Fig. 4.. Nonstop mutations in VHL alter translational start codon selection.

(A and B) Bortezomib (Bort.) treatments of mutant cells resulted in an increased expression specifically of the larger isoform of VHL in mutants (MUT) compared to wild types (WT) [quantification in (B), N = 3]. VHL²¹³ represents the 213–amino acid–long VHL isoform translated from the first translational start codon and VHL¹⁶⁰ refers to the 160–amino acid–long VHL isoform translated from the second translational start codon. (C) Schematic workflow of RNA affinity purification followed by mass spectrometry (RAP-MS). Cells were UV–cross-linked to fix the RNA-bound proteins directly on the RNAs. VHL mRNAs were pulled down using an raPOOL of 30 different biotinylated probes binding to VHL compared to a non-targeting control raPOOL. VHL-bound proteins were identified using mass spectrometry. Created in BioRender. Pal (2024); https://BioRender.com/o16w486. (D) Schematic workflow of the data analysis steps to identify VHL mRNA-bound proteins from the RAP-MS differentially binding to VHL WT versus mutant mRNAs (NSExt and MUT C2). (E) Heatmap of the differentially bound proteins to VHL WT and NSExt mRNA from RAP-MS including their propensity to bind to RNA as indicated by the RBP2GO score (N = 3). (F and G) siPOOL-mediated knockdown of ribosomal proteins RPSA and RPS3; translation initiation factors EIF3D, EIF4A1, and EIF4G2; and the poly-A binding protein PABPC1 in VHL NSExt (MUT C2) cells altered the VHL protein isoform ratio with an increase in VHL²¹³ abundance [quantification in (G) N = 3]. siN.C. refers to the non-targeting siPOOL control. For (B) and (G), F tests followed by unpaired t tests were performed. Here, ns, *, and *** refer to P values of >0.05, <0.05, and <0.001, respectively.

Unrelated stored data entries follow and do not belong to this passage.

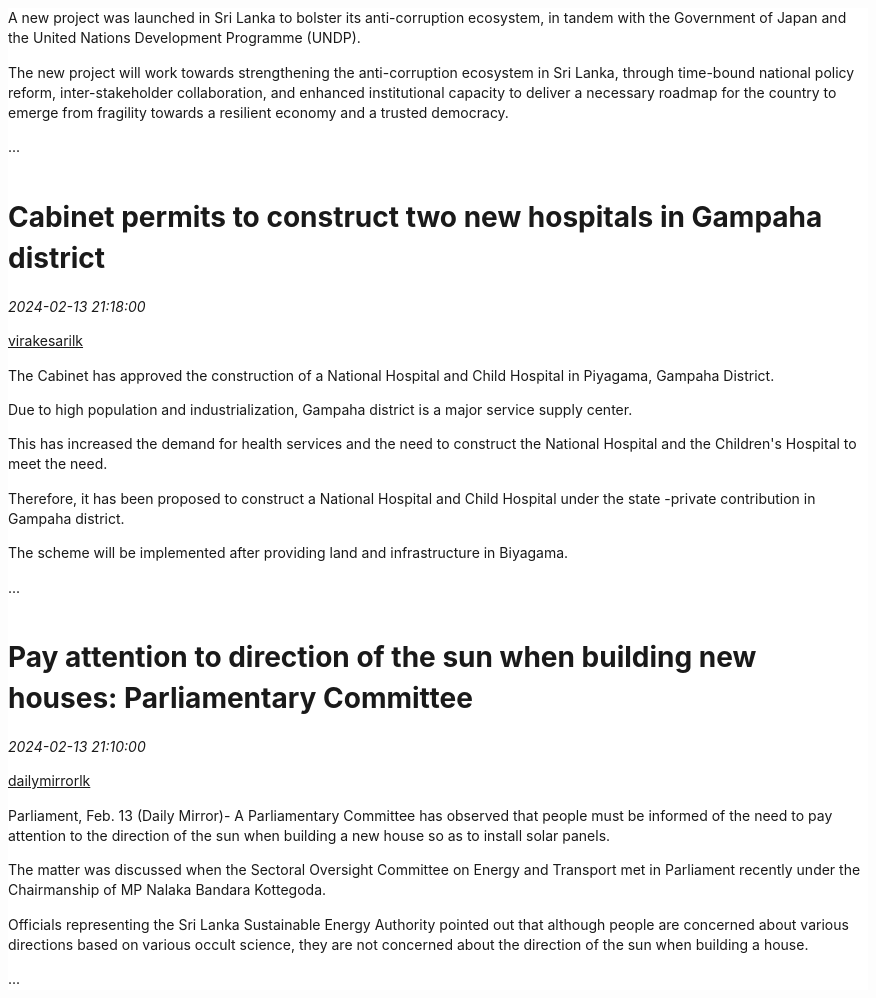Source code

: A new project was launched in Sri Lanka to bolster its anti-corruption ecosystem, in tandem with the Government of Japan and the United Nations Development Programme (UNDP).

The new project will work towards strengthening the anti-corruption ecosystem in Sri Lanka, through time-bound national policy reform, inter-stakeholder collaboration, and enhanced institutional capacity to deliver a necessary roadmap for the country to emerge from fragility towards a resilient economy and a trusted democracy.

...



# Cabinet permits to construct two new hospitals in Gampaha district

*2024-02-13 21:18:00*

[virakesarilk](https://www.virakesari.lk/article/176305)

The Cabinet has approved the construction of a National Hospital and Child Hospital in Piyagama, Gampaha District.

Due to high population and industrialization, Gampaha district is a major service supply center.

This has increased the demand for health services and the need to construct the National Hospital and the Children's Hospital to meet the need.

Therefore, it has been proposed to construct a National Hospital and Child Hospital under the state -private contribution in Gampaha district.

The scheme will be implemented after providing land and infrastructure in Biyagama.

...



# Pay attention to direction of the sun when building new houses: Parliamentary Committee

*2024-02-13 21:10:00*

[dailymirrorlk](https://www.dailymirror.lk/breaking-news/Pay-attention-to-direction-of-the-sun-when-building-new-houses-Parliamentary-Committee/108-276943)

Parliament, Feb. 13 (Daily Mirror)- A Parliamentary Committee has observed that people must be informed of the need to pay attention to the direction of the sun when building a new house so as to install solar panels.

The matter was discussed when the Sectoral Oversight Committee on Energy and Transport met in Parliament recently under the Chairmanship of MP Nalaka Bandara Kottegoda.

Officials representing the Sri Lanka Sustainable Energy Authority pointed out that although people are concerned about various directions based on various occult science, they are not concerned about the direction of the sun when building a house.

...


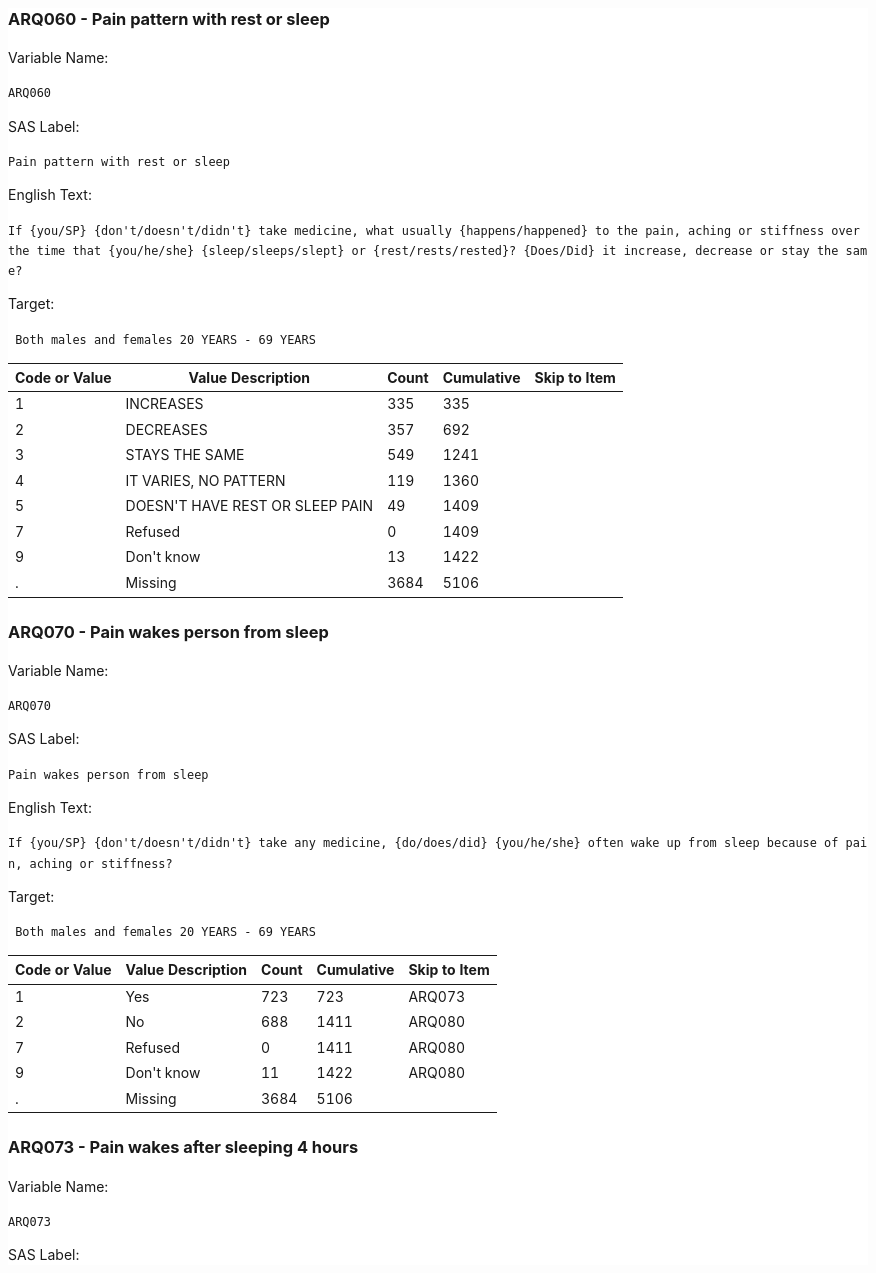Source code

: ### ARQ060 - Pain pattern with rest or sleep

Variable Name:

    ARQ060
SAS Label:

    Pain pattern with rest or sleep
English Text:

    If {you/SP} {don't/doesn't/didn't} take medicine, what usually {happens/happened} to the pain, aching or stiffness over the time that {you/he/she} {sleep/sleeps/slept} or {rest/rests/rested}? {Does/Did} it increase, decrease or stay the same?
Target:

     Both males and females 20 YEARS - 69 YEARS
Code or Value | Value Description | Count | Cumulative | Skip to Item  
---|---|---|---|---  
1 | INCREASES | 335 | 335 |   
2 | DECREASES | 357 | 692 |   
3 | STAYS THE SAME | 549 | 1241 |   
4 | IT VARIES, NO PATTERN | 119 | 1360 |   
5 | DOESN'T HAVE REST OR SLEEP PAIN | 49 | 1409 |   
7 | Refused | 0 | 1409 |   
9 | Don't know | 13 | 1422 |   
. | Missing | 3684 | 5106 |   
  
### ARQ070 - Pain wakes person from sleep

Variable Name:

    ARQ070
SAS Label:

    Pain wakes person from sleep
English Text:

    If {you/SP} {don't/doesn't/didn't} take any medicine, {do/does/did} {you/he/she} often wake up from sleep because of pain, aching or stiffness?
Target:

     Both males and females 20 YEARS - 69 YEARS
Code or Value | Value Description | Count | Cumulative | Skip to Item  
---|---|---|---|---  
1 | Yes | 723 | 723 | ARQ073   
2 | No | 688 | 1411 | ARQ080   
7 | Refused | 0 | 1411 | ARQ080   
9 | Don't know | 11 | 1422 | ARQ080   
. | Missing | 3684 | 5106 |   
  
### ARQ073 - Pain wakes after sleeping 4 hours

Variable Name:

    ARQ073
SAS Label:
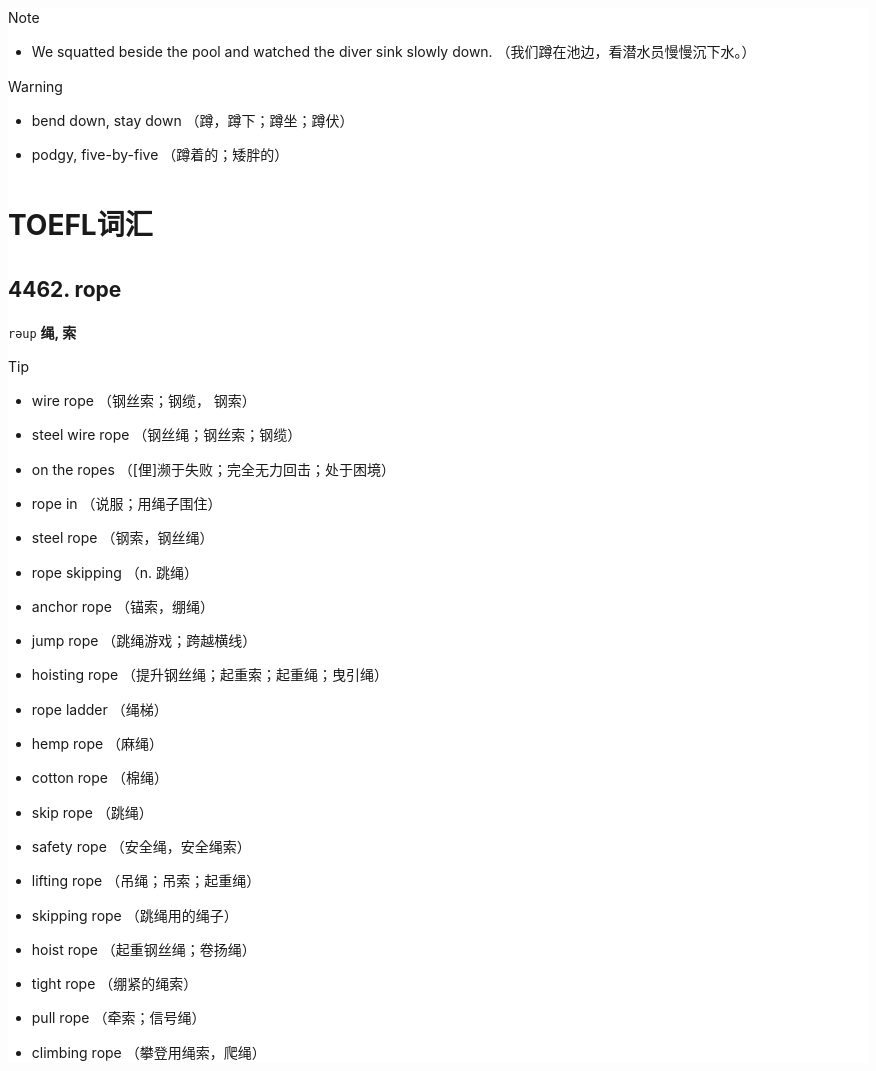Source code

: > [!NOTE]
>
> - We squatted beside the pool and watched the diver sink slowly down. （我们蹲在池边，看潜水员慢慢沉下水。）
>

> [!WARNING]
>
> - bend down, stay down （蹲，蹲下；蹲坐；蹲伏）
>
> - podgy, five-by-five （蹲着的；矮胖的）
>

# TOEFL词汇

## 4462. rope

`rəup`  **绳, 索**

> [!TIP]
>
> - wire rope （钢丝索；钢缆， 钢索）
>
> - steel wire rope （钢丝绳；钢丝索；钢缆）
>
> - on the ropes （[俚]濒于失败；完全无力回击；处于困境）
>
> - rope in （说服；用绳子围住）
>
> - steel rope （钢索，钢丝绳）
>
> - rope skipping （n. 跳绳）
>
> - anchor rope （锚索，绷绳）
>
> - jump rope （跳绳游戏；跨越横线）
>
> - hoisting rope （提升钢丝绳；起重索；起重绳；曳引绳）
>
> - rope ladder （绳梯）
>
> - hemp rope （麻绳）
>
> - cotton rope （棉绳）
>
> - skip rope （跳绳）
>
> - safety rope （安全绳，安全绳索）
>
> - lifting rope （吊绳；吊索；起重绳）
>
> - skipping rope （跳绳用的绳子）
>
> - hoist rope （起重钢丝绳；卷扬绳）
>
> - tight rope （绷紧的绳索）
>
> - pull rope （牵索；信号绳）
>
> - climbing rope （攀登用绳索，爬绳）
>
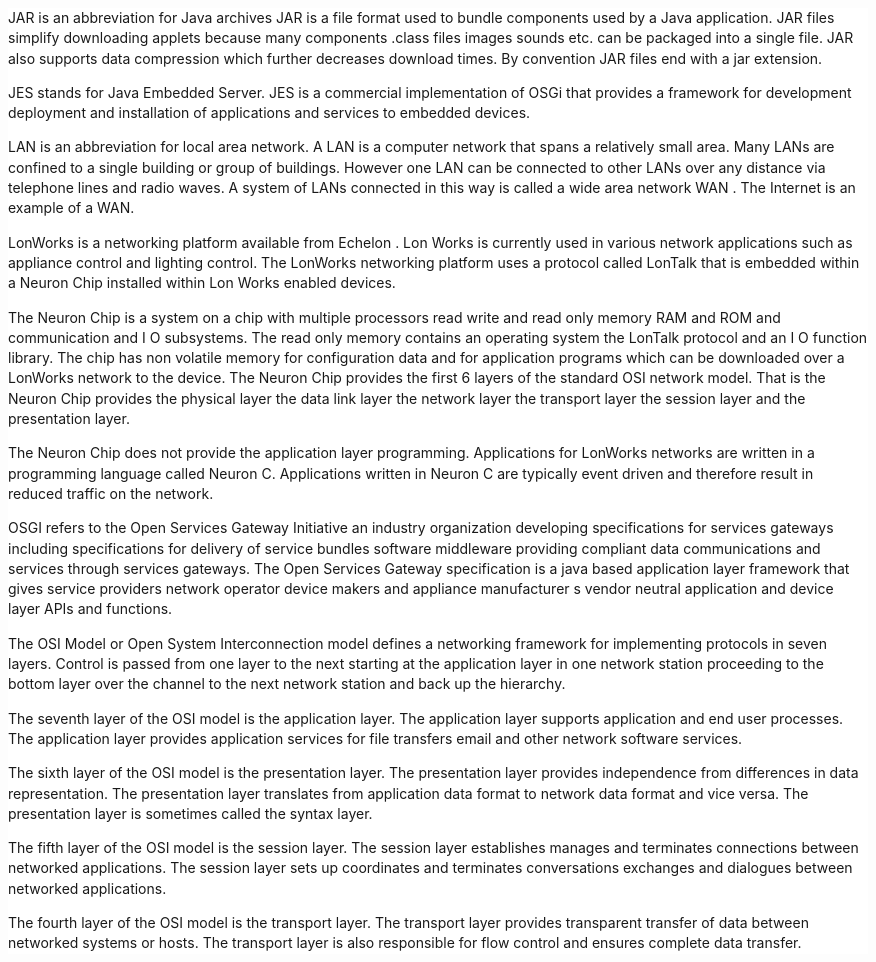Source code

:  JAR is an abbreviation for Java archives JAR is a file format used to bundle components used by a Java application. JAR files simplify downloading applets because many components .class files images sounds etc. can be packaged into a single file. JAR also supports data compression which further decreases download times. By convention JAR files end with a jar extension.

 JES stands for Java Embedded Server. JES is a commercial implementation of OSGi that provides a framework for development deployment and installation of applications and services to embedded devices.

 LAN is an abbreviation for local area network. A LAN is a computer network that spans a relatively small area. Many LANs are confined to a single building or group of buildings. However one LAN can be connected to other LANs over any distance via telephone lines and radio waves. A system of LANs connected in this way is called a wide area network WAN . The Internet is an example of a WAN.

 LonWorks is a networking platform available from Echelon . Lon Works is currently used in various network applications such as appliance control and lighting control. The LonWorks networking platform uses a protocol called LonTalk that is embedded within a Neuron Chip installed within Lon Works enabled devices.

The Neuron Chip is a system on a chip with multiple processors read write and read only memory RAM and ROM and communication and I O subsystems. The read only memory contains an operating system the LonTalk protocol and an I O function library. The chip has non volatile memory for configuration data and for application programs which can be downloaded over a LonWorks network to the device. The Neuron Chip provides the first 6 layers of the standard OSI network model. That is the Neuron Chip provides the physical layer the data link layer the network layer the transport layer the session layer and the presentation layer.

The Neuron Chip does not provide the application layer programming. Applications for LonWorks networks are written in a programming language called Neuron C. Applications written in Neuron C are typically event driven and therefore result in reduced traffic on the network.

 OSGI refers to the Open Services Gateway Initiative an industry organization developing specifications for services gateways including specifications for delivery of service bundles software middleware providing compliant data communications and services through services gateways. The Open Services Gateway specification is a java based application layer framework that gives service providers network operator device makers and appliance manufacturer s vendor neutral application and device layer APIs and functions.

The OSI Model or Open System Interconnection model defines a networking framework for implementing protocols in seven layers. Control is passed from one layer to the next starting at the application layer in one network station proceeding to the bottom layer over the channel to the next network station and back up the hierarchy.

The seventh layer of the OSI model is the application layer. The application layer supports application and end user processes. The application layer provides application services for file transfers email and other network software services.

The sixth layer of the OSI model is the presentation layer. The presentation layer provides independence from differences in data representation. The presentation layer translates from application data format to network data format and vice versa. The presentation layer is sometimes called the syntax layer. 

The fifth layer of the OSI model is the session layer. The session layer establishes manages and terminates connections between networked applications. The session layer sets up coordinates and terminates conversations exchanges and dialogues between networked applications.

The fourth layer of the OSI model is the transport layer. The transport layer provides transparent transfer of data between networked systems or hosts. The transport layer is also responsible for flow control and ensures complete data transfer.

Fig. 5.. Clinical implication of germline VHL nonstop mutations.

(A) PCR-mediated sequencing of blood samples from an individual carrying the heterozygous germline nonstop variant VHL c.640T>G (p.Ter214Gly). (B) A Kaplan-Meier estimator assessing the age-related VHL disease penetrance (first diagnosis of retinal angioma, CNS hemangioblastoma, clear cell renal cell carcinoma, pancreatic neuroendocrine tumor, or pheochromocytoma) in participants of the Freiburg VHL Registry carrying the VHL nonstop variant c.640T>G (p.Ter214Gly) in comparison to the disease penetrance of carriers of the pathogenic variant c.499C>T (p.Arg167Trp), which revealed no significant difference (log-rank test). (C and D) Magnetic resonance images displaying clear cell renal cell carcinoma (C, right panel: 5× magnification) and pheochromocytoma (D, right panel: 5× magnification) in carriers of VHL nonstop variants. Scale bars represent 20 mm. (E and F) VHL *>G and *>R nonstop mutations also led to protein loss and HIF-1α stabilization [quantification in (F), N = 3]. *>G and *>R refer to the stop codon change to Gly and Arg, respectively. The numbers identify the different homozygous clones for each genotype to exclude clone-specific differences. (G and H) The mutant protein expression was rescued by bortezomib (BORT.) treatment. Also, the VHL²¹³ isoform was significantly more stabilized for the mutant VHL compared to WT [quantification in (H), N = 3]. For (F) and (H), an F test followed by an unpaired t test was performed where *** refers to a P value of <0.001.